In contrast, between-person effects indicated that, for individuals with lower %TBWL, lower overall NA and higher overall PA were related to greater LOC eating. These findings suggest that it is important to consider individual differences in both affect intensity and valence to better understand post-surgical LOC eating, particularly given that positive and negative emotions have distinct influences on eating behavior (for a review see Macht, 2008) [21]. While directionality cannot be inferred from between-person effects, one explanation for this effect may be that individuals who engage in more LOC eating experience greater reinforcing effects (i.e., increased PA and decreased NA) from such behavior, which may reflect heightened food-related reward responsivity [22]. Though such reinforcement may improve overall affect, this process can nevertheless serve to maintain LOC eating over time, which may ultimately impede weight loss. Another possible explanation for this effect involves eating expectancies, as affect can activate particular beliefs about reinforcement from eating (i.e., eating will increase positive or decrease negative emotional states) [23]. It may be the case that individuals with higher overall PA may have stronger positive affect-related eating expectancies (i.e., the expectancy that food is pleasurable and useful as a reward), which in turn could promote increased LOC eating. While further research is necessary to elucidate the direction of these between-person associations, examining other relevant factors (e.g., reward functioning and cognitive eating expectancies) that could influence these affect and LOC eating relationships among bariatric surgery patients could also advance the literature.

Several limitations of the current research should be noted. First, the study utilized a small sample of bariatric surgery patients. This, combined with the number of LOC eating observations and severity ratings available in the data (i.e., only 20 of the original 31 participants reported LOC eating ratings that could be used in analyses), resulted in restricted power in statistical analyses and may reflect the broader issue of collecting self-reported rather than objective measures of eating behavior. Due to these limitations, the findings presented in this paper are considered preliminary and future research should seek to replicate these findings among larger samples of bariatric surgery patients. Second, the sample was comprised mostly of participants who identified themselves as female and White. This may limit the generalizability of findings to other bariatric surgery patients and highlights an important need to incorporate more diverse samples in future research on this topic. Finally, this research used a cross-sectional design, thus limiting the ability to make longitudinal inferences regarding the relationship between affective experiences and LOC eating. Future research could further examine these relationships by following a single cohort of bariatric surgery patients to examine possible changes in the associations between affect and LOC eating from pre- to post-surgery.

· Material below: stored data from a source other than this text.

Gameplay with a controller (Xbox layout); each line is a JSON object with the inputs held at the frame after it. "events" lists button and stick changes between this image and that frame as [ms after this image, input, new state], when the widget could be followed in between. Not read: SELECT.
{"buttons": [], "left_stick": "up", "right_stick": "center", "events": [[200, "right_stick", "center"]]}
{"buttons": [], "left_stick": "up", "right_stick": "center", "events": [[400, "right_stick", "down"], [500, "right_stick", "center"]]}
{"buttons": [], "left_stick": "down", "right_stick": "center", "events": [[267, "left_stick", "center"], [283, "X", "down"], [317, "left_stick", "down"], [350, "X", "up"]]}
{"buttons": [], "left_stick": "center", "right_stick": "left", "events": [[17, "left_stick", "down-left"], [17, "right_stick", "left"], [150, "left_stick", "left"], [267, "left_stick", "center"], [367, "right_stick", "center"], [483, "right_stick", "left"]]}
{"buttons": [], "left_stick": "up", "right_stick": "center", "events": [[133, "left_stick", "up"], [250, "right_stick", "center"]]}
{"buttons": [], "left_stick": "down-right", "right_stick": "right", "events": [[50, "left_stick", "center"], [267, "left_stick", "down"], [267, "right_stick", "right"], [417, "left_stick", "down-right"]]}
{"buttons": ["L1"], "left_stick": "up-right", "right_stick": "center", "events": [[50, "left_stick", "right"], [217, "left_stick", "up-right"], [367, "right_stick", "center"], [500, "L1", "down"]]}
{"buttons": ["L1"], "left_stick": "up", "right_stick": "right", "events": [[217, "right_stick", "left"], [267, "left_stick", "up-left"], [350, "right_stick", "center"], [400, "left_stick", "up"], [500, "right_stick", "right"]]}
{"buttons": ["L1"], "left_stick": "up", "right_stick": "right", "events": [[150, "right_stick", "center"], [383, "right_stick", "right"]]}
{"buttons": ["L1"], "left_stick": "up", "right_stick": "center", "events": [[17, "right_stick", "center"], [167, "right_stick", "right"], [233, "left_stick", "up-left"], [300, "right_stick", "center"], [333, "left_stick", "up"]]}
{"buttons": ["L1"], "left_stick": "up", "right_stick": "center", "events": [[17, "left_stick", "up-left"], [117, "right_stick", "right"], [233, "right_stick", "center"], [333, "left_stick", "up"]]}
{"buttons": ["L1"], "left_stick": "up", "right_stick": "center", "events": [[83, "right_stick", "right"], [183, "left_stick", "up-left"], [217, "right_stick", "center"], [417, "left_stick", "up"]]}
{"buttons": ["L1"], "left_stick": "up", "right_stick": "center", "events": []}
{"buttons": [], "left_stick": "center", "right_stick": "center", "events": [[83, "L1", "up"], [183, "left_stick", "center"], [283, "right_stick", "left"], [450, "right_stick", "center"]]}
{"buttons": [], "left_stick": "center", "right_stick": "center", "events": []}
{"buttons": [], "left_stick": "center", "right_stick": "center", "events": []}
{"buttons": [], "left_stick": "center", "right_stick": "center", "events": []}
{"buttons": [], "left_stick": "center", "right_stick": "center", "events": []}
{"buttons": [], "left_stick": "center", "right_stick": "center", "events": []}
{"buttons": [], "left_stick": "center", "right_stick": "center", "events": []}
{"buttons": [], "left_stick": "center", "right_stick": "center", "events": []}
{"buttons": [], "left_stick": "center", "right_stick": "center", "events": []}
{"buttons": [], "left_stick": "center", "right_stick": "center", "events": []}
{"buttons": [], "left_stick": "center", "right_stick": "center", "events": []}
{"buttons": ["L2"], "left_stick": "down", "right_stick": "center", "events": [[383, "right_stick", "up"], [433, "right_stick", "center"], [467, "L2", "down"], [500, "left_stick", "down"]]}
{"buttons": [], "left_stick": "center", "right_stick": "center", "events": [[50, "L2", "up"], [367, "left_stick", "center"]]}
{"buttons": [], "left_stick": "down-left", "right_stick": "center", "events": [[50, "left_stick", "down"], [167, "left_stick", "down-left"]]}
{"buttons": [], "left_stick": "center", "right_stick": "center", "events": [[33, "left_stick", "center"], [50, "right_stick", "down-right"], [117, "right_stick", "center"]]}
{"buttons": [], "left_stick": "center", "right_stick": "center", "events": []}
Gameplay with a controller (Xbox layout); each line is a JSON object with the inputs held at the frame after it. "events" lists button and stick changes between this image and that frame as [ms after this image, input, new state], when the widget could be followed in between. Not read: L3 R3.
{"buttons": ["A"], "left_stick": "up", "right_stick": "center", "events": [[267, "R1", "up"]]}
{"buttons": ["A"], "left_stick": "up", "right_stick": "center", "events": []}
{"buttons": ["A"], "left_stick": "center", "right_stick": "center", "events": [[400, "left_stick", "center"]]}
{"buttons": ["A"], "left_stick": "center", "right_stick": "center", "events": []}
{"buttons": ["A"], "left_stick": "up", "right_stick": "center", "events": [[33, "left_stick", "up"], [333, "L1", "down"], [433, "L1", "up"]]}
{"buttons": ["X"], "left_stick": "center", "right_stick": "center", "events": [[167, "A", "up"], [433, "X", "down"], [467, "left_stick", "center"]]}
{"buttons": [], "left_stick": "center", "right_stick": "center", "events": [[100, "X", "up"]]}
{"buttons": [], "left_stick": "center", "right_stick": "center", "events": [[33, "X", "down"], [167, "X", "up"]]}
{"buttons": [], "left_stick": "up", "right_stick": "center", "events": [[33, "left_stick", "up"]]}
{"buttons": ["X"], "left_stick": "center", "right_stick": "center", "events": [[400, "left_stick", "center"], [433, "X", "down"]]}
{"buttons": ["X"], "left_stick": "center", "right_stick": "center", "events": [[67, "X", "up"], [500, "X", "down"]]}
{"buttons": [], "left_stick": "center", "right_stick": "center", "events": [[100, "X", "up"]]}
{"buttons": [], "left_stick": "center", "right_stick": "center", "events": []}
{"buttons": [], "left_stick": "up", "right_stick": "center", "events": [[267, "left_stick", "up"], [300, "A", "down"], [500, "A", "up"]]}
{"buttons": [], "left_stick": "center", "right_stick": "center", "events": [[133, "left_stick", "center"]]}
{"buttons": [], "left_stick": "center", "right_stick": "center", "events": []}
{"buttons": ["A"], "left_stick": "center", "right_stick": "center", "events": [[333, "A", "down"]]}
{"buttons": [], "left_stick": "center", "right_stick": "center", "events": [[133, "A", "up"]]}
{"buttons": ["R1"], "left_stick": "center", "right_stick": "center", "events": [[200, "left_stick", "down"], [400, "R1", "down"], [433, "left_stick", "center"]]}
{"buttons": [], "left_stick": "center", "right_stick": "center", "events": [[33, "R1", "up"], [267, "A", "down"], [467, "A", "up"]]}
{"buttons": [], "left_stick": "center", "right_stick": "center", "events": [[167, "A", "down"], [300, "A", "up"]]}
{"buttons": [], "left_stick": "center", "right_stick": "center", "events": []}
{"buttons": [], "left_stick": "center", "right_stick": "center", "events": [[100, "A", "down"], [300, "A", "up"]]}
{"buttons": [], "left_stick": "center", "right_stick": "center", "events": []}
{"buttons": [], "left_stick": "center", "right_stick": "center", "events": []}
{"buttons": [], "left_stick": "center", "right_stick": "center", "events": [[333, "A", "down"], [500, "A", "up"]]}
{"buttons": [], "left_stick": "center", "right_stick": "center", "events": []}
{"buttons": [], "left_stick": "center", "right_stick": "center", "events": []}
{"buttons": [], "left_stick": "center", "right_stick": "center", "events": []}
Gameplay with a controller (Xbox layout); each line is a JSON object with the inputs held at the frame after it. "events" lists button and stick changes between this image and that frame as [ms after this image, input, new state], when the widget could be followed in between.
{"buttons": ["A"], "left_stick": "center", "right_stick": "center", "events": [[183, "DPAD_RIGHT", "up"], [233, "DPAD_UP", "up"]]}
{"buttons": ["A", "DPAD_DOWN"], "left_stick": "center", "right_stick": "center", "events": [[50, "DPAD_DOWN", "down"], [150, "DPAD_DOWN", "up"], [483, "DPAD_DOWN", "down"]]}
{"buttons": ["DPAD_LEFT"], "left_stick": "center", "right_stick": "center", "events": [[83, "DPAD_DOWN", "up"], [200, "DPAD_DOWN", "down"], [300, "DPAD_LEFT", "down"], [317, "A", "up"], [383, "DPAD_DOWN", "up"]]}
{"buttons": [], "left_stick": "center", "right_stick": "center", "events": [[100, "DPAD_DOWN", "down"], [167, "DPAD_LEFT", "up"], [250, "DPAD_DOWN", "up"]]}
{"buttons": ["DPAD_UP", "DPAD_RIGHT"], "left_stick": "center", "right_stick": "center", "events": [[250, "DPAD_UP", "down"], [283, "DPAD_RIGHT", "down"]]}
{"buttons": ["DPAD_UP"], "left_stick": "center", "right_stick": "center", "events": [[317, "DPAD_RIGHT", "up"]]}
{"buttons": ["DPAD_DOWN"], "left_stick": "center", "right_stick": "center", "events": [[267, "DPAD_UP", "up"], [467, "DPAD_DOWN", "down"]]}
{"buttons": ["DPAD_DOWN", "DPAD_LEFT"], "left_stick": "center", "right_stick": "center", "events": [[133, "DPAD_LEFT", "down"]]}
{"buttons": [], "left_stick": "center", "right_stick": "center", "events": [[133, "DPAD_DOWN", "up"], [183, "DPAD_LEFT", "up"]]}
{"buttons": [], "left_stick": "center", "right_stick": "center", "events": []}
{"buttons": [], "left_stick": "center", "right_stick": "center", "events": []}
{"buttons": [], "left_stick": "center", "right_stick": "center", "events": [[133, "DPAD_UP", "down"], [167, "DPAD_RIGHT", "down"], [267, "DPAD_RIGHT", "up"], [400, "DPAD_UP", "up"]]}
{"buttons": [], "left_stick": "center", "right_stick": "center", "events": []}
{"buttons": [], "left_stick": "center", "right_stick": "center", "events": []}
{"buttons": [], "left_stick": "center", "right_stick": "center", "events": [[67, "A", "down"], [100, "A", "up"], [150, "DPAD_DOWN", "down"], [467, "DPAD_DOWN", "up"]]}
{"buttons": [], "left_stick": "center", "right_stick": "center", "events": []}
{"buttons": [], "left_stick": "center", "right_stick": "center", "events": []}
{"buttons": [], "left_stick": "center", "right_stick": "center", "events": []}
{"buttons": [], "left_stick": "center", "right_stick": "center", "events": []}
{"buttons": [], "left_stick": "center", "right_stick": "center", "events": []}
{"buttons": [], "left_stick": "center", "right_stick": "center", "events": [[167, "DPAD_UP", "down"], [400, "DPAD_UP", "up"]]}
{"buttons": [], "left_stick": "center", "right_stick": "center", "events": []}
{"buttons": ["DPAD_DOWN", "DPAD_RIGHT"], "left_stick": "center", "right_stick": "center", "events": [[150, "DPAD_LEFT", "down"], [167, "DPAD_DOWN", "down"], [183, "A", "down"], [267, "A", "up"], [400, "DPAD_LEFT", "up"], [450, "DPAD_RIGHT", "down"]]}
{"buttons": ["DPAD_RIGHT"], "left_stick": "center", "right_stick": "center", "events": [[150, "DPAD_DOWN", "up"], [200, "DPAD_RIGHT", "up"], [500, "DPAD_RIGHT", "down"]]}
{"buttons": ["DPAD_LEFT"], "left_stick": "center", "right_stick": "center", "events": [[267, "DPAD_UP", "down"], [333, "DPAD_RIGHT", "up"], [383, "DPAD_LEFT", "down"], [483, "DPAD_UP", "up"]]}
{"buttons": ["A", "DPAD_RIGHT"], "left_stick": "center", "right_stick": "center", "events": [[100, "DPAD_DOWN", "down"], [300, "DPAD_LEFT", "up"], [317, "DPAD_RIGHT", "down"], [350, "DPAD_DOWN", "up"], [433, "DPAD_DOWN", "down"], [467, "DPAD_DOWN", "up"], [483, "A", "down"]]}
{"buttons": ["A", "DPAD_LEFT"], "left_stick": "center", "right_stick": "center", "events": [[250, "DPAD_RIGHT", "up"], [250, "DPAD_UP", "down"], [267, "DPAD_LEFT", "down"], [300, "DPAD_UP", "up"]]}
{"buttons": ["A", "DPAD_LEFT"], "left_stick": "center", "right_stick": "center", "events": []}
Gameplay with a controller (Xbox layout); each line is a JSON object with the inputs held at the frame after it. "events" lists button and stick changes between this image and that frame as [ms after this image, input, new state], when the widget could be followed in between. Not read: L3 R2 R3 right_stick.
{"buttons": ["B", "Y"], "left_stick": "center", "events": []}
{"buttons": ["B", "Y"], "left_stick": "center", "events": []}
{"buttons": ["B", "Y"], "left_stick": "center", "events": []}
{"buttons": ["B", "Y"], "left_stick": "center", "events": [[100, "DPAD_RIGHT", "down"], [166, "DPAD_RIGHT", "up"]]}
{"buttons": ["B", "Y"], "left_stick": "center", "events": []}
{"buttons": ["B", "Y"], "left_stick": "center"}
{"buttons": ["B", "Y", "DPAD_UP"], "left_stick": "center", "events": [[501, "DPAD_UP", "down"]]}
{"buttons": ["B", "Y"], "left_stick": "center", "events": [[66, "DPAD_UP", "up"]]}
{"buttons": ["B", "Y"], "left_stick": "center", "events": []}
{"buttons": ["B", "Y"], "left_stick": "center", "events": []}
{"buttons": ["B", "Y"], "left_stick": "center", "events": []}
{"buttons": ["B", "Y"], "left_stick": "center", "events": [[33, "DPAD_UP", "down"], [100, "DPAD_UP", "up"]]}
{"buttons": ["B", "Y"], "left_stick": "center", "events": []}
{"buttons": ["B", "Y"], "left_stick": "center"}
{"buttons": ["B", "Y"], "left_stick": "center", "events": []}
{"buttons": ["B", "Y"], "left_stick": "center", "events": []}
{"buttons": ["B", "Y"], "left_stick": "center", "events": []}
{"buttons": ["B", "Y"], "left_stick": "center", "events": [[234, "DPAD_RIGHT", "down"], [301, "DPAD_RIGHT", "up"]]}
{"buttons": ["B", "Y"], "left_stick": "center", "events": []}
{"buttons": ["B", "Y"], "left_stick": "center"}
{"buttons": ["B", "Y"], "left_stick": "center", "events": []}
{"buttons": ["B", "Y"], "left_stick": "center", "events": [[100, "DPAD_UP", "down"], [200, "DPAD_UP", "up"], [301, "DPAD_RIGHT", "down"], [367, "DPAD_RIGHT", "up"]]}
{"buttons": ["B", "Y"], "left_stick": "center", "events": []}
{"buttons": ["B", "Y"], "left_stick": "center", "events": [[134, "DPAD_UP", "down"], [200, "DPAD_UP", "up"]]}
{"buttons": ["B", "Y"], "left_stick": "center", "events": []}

In conclusion, this research provides preliminary evidence that affect intensity may serve as an important mechanism that influences LOC eating’s impact on weight loss following bariatric surgery. While further work is needed to replicate and extend these findings, the current research suggests that affective experience might become an important target in the assessment and treatment of LOC eating among bariatric patients.

Acknowledgments

Funding: This study was supported by grants R03-AA-019573 and R01-AA-022336 from the National Institute on Alcohol Abuse and Alcoholism and grant T32-MH-082761 from the National Institute of Mental Health.

Footnotes

Ethical Approval: All procedures performed in studies involving human participants were in accordance with the ethical standards of the institutional and/or national research committee and with the 1964 Helsinki declaration and its later amendments or comparable ethical standards.

Informed consent: Informed consent was obtained from all individual participants included in the study.

Conflict of Interest: The authors declare that they have no conflict of interest.